The concerns extend beyond mere complexity. Shifting oversight to the CFTC—a smaller agency with a different mandate—might weaken investor protection, particularly for retail participants. The CFTC would be tasked to oversee cash or spot market transactions in digital commodities, a marked departure from its traditional focus primarily on derivatives markets . The pseudonymous nature of blockchain addresses makes it difficult for the agency to monitor whether a person or entity has quietly acquired more than 20% of token ownership. Consequently, the CFTC would require substantial additional resources to effectively regulate digital commodities.
The bill's exemptions for decentralized finance could create regulatory gaps, allowing traditional financial activities to migrate to supposedly unregulated platforms.
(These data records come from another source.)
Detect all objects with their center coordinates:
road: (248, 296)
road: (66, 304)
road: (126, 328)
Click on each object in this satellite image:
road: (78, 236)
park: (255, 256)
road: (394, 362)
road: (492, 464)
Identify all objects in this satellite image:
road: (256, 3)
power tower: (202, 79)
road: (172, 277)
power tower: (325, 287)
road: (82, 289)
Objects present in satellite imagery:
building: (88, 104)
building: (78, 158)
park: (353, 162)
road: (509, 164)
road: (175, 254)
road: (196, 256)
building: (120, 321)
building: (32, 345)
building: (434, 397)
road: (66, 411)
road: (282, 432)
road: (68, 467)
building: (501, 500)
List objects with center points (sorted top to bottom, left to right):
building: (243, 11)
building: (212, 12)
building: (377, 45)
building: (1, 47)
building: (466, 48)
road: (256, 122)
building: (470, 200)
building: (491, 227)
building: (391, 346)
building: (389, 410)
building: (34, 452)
The bill has also been criticized for failing to prohibit proprietary trading by digital commodity exchanges, which can lead to conflicts of interest such as front-running customer orders—a practice generally prohibited in regulated securities and derivatives markets.
Even Project Crypto faces questions about its durability. The proposals remain largely aspirational, lacking the formal rulemaking process that would cement them into law. A future administration could easily reverse course, leaving the industry in familiar uncertainty.
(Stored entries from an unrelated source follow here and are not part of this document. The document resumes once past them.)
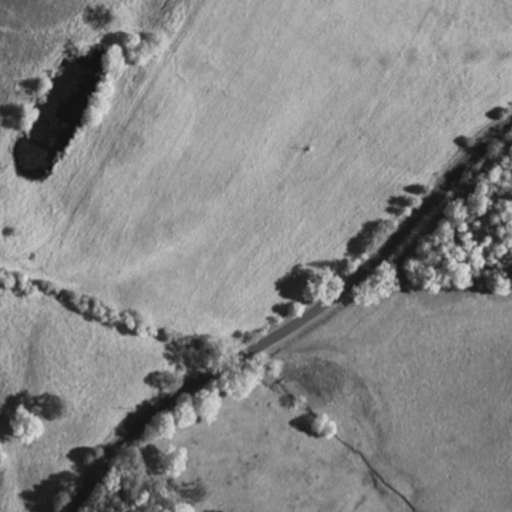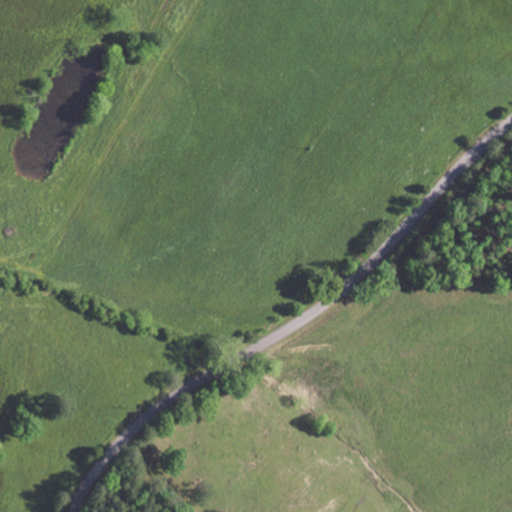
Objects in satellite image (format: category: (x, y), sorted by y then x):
road: (296, 322)
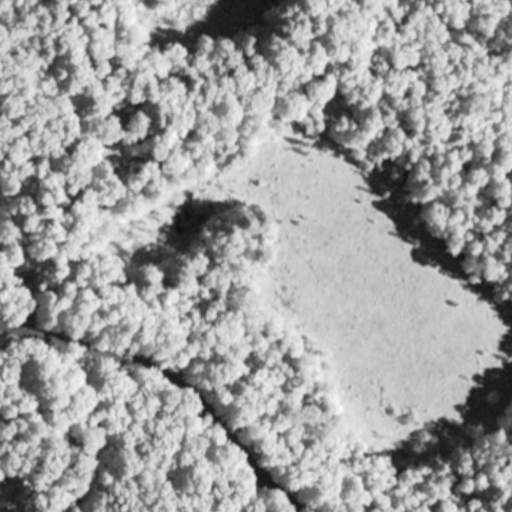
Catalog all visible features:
road: (178, 377)
road: (128, 442)
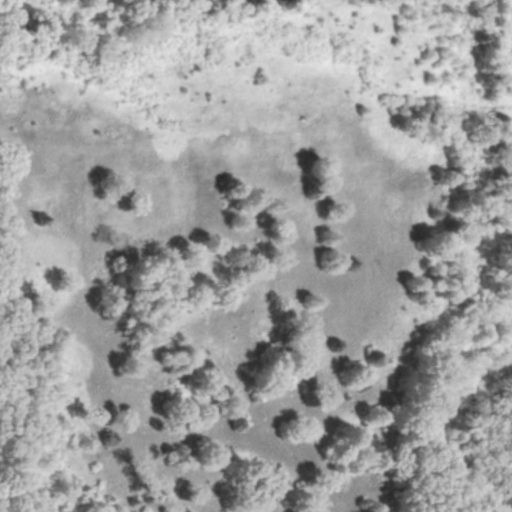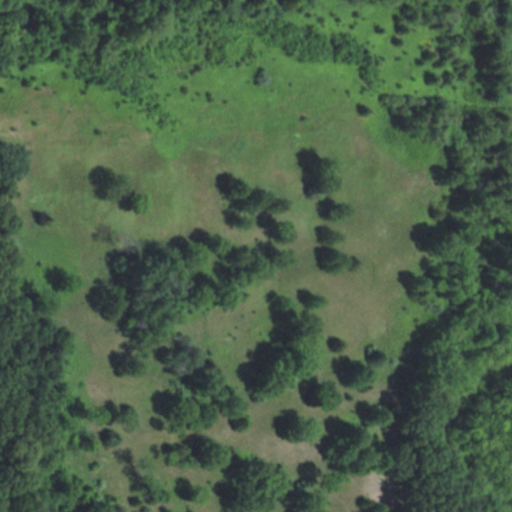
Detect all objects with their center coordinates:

Adding to the complications, President Trump's own crypto ventures—including meme coins—have drawn criticism for conflating public service with private profit. Such entanglements risk casting a shadow over otherwise legitimate policy efforts and fintech innovations.
The path ahead
It’s about time the US finally comes to terms with the inevitable, that is, a future with digital assets and blockchain as both the centre and foundation of the global financial system. The country that invented modern capital markets now seeks to reinvent them for the digital age. Early market reactions suggest investors are on board—crypto prices have soared since the presidential election, and traditional financial institutions are eagerly announcing and launching new crypto products.
Yet ambition alone guarantees nothing. The initiatives' success will depend on careful implementation, seamless inter-agency coordination, and lawmakers' ability to foster innovation while protecting investors. The regulatory revolution may be beginning, but its outcome will be an evolving state.
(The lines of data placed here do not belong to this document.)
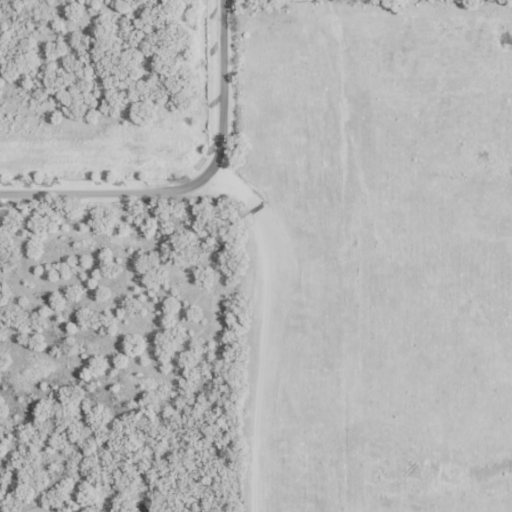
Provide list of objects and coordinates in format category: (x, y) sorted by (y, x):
road: (192, 184)
road: (260, 329)
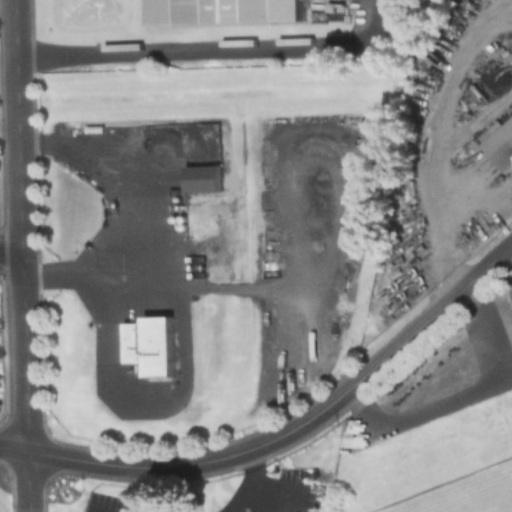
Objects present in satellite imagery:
building: (225, 11)
building: (225, 12)
road: (502, 12)
road: (211, 49)
road: (436, 141)
building: (499, 144)
building: (502, 146)
road: (114, 152)
building: (202, 179)
building: (202, 179)
road: (478, 212)
road: (146, 214)
road: (18, 229)
road: (9, 252)
road: (489, 267)
road: (415, 333)
building: (150, 346)
building: (150, 346)
road: (181, 355)
building: (401, 385)
road: (461, 392)
road: (194, 468)
road: (25, 485)
road: (256, 488)
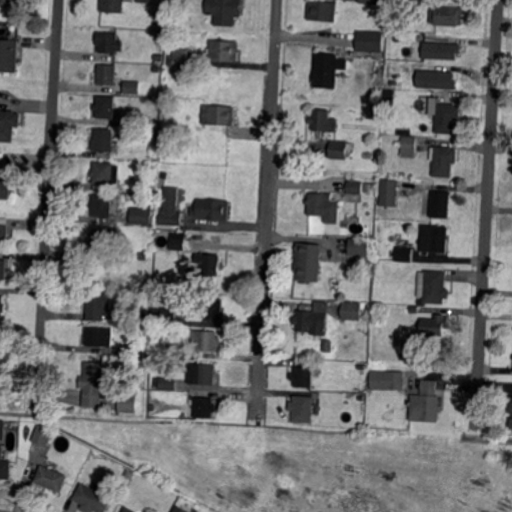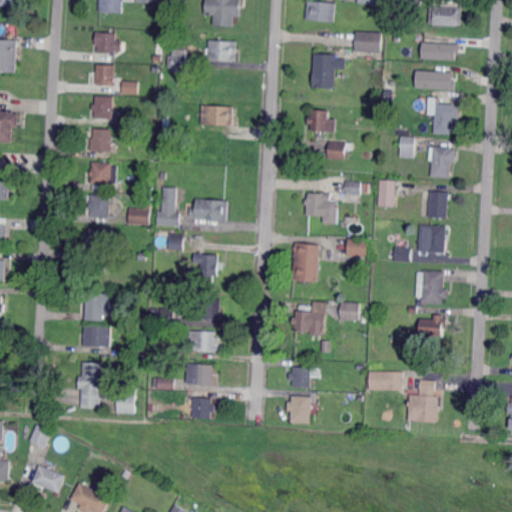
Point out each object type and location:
building: (368, 1)
building: (371, 1)
building: (10, 2)
building: (416, 2)
building: (11, 3)
building: (113, 5)
building: (197, 5)
building: (113, 6)
building: (223, 10)
building: (320, 10)
building: (225, 11)
building: (323, 11)
building: (447, 14)
building: (445, 16)
building: (174, 23)
building: (368, 40)
building: (107, 41)
building: (367, 41)
building: (110, 43)
building: (222, 49)
building: (223, 50)
building: (439, 50)
building: (9, 55)
building: (158, 58)
building: (179, 60)
building: (326, 68)
building: (156, 69)
building: (328, 69)
building: (105, 73)
building: (107, 75)
building: (434, 78)
building: (130, 86)
building: (132, 87)
building: (102, 105)
building: (105, 107)
building: (217, 114)
building: (443, 114)
building: (219, 115)
building: (389, 115)
building: (447, 117)
building: (321, 120)
building: (324, 121)
building: (169, 122)
building: (8, 123)
building: (153, 123)
building: (9, 125)
building: (101, 138)
building: (103, 140)
building: (407, 145)
building: (409, 147)
building: (337, 148)
building: (340, 149)
building: (441, 159)
building: (444, 161)
building: (104, 171)
building: (106, 177)
building: (352, 186)
building: (4, 188)
building: (368, 188)
building: (5, 189)
building: (149, 190)
building: (387, 191)
building: (354, 192)
building: (388, 193)
road: (48, 203)
building: (438, 203)
building: (98, 204)
building: (441, 204)
building: (102, 205)
building: (322, 205)
building: (169, 207)
building: (171, 207)
building: (325, 207)
building: (212, 208)
building: (211, 209)
road: (268, 210)
road: (486, 211)
building: (139, 215)
building: (142, 216)
building: (3, 232)
building: (3, 232)
building: (432, 237)
building: (100, 238)
building: (435, 238)
building: (100, 240)
building: (176, 240)
building: (179, 241)
building: (357, 245)
building: (359, 246)
building: (402, 253)
building: (404, 254)
building: (144, 255)
building: (306, 260)
building: (307, 262)
building: (207, 264)
building: (210, 266)
building: (2, 267)
building: (3, 269)
building: (431, 286)
building: (435, 288)
building: (98, 303)
building: (421, 303)
building: (97, 304)
building: (1, 305)
building: (2, 305)
building: (181, 306)
building: (211, 307)
building: (203, 309)
building: (349, 309)
building: (413, 310)
building: (352, 311)
building: (155, 314)
building: (167, 316)
building: (136, 317)
building: (311, 318)
building: (166, 319)
building: (314, 320)
building: (179, 322)
building: (433, 325)
building: (435, 325)
building: (166, 331)
building: (97, 334)
building: (100, 335)
building: (203, 339)
building: (204, 340)
building: (328, 345)
building: (141, 352)
building: (165, 353)
building: (361, 367)
building: (199, 372)
building: (202, 373)
building: (301, 375)
building: (303, 376)
building: (385, 379)
building: (386, 381)
building: (165, 382)
building: (164, 384)
building: (96, 385)
building: (360, 399)
building: (126, 400)
building: (127, 401)
building: (424, 401)
building: (426, 402)
building: (202, 406)
building: (300, 407)
building: (204, 408)
building: (303, 408)
building: (510, 411)
building: (510, 413)
building: (2, 430)
building: (41, 434)
building: (43, 435)
building: (3, 456)
building: (4, 468)
building: (128, 473)
building: (49, 477)
building: (51, 478)
building: (91, 498)
building: (93, 498)
building: (178, 508)
building: (126, 510)
building: (129, 510)
building: (178, 510)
The stakes are high. Success would cement American leadership in a technology that promises to reshape finance globally. Failure would hand that advantage to competing jurisdictions already moving aggressively into the space—Switzerland with its crypto-friendly regulations, Singapore's institutional-grade digital asset hub, and the UAE's ambitious blockchain initiatives in Dubai. In the race to define digital finance's future, America has chosen to compete rather than cede ground to these well-positioned rivals. Whether it can do so without compromising the integrity that made its capital market the world's largest and most trusted remains the ultimate test.